The syndrome affects some men but thrives among women, according to research by two Purdue psychologists, Shamala Kumar and Carolyn Jagacinski. But self-doubt doesn't always make one avoid competition. The women who had the highest scores on the impostor scale were also eager to prove to themselves what other people already knew—that they could excel. And they were different from the men in the comparison group, who, if they felt unsure of themselves, wouldn't enter a contest they thought they wouldn't win.
There's no doubt: People with impostor feelings are often highly motivated strivers. In a race to avoid detection, they out-prepare and out-credential everyone else, so paradoxically, their efforts result in ever higher kudos. Though they continue to succeed, relief comes only with recognizing that impostor syndrome constitutes a real phenomenon. Rosalyn Lang agrees. "Once you recognize it, you can always talk it down. You can say to yourself, 'I've gotten this far for a reason. I'm here because I'm doing great work, and it's where I'm supposed to be. And perfection just does not exist.'"
Own Your Accomplishments
Six steps for matching perceptions to reality. (See impostorsyndrome.com for more.)

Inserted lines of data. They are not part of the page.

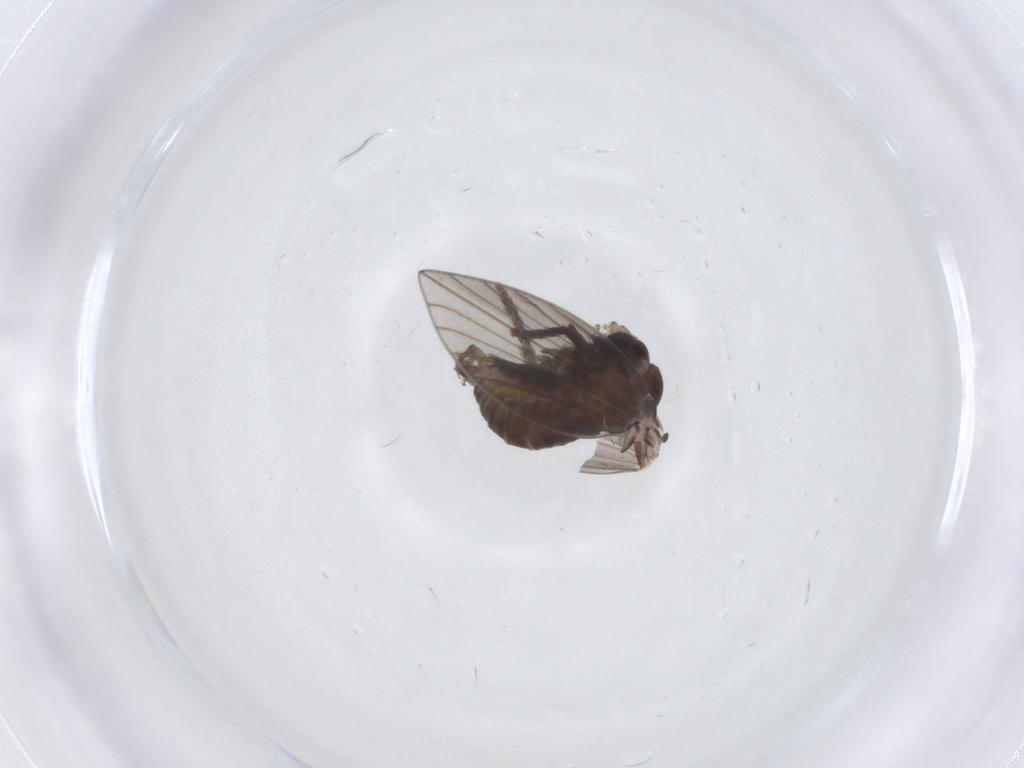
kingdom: Animalia
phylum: Arthropoda
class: Insecta
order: Diptera
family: Psychodidae
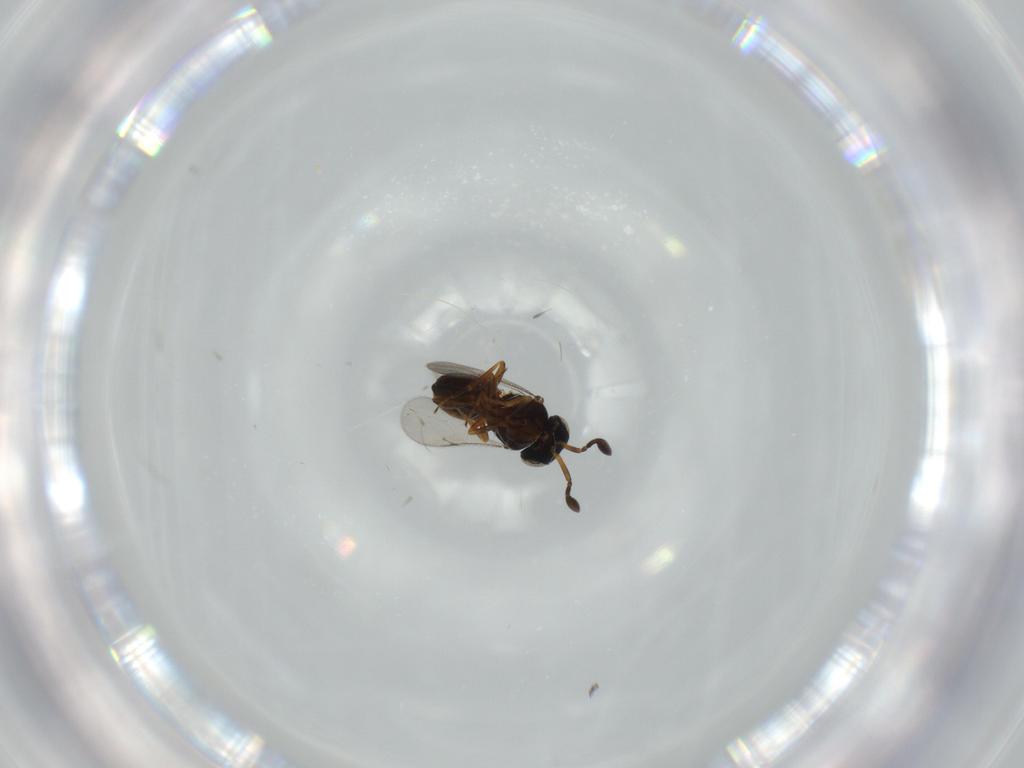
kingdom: Animalia
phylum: Arthropoda
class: Insecta
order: Hymenoptera
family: Scelionidae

- Separate your self-assessments from objective evaluations of your skills. Group-based evaluations, promotions, and letters of reference are less biased than the world seen through "impostor"-colored glasses.
- Give yourself opportunities to compete. Don't let your self-judgment prevent you demonstrating what you know.
- Reduce your isolation. Talk about your feelings with trusted friends and colleagues.
- Seek out a mentor or advocate in your organization who believes in you.
- Enjoy your successes and acknowledge praise when it comes your way. Resist the impulse to deny and deflect compliments.
- Remember that those who project an air of confidence may not know more than you do. Research shows that most people overestimate their abilities.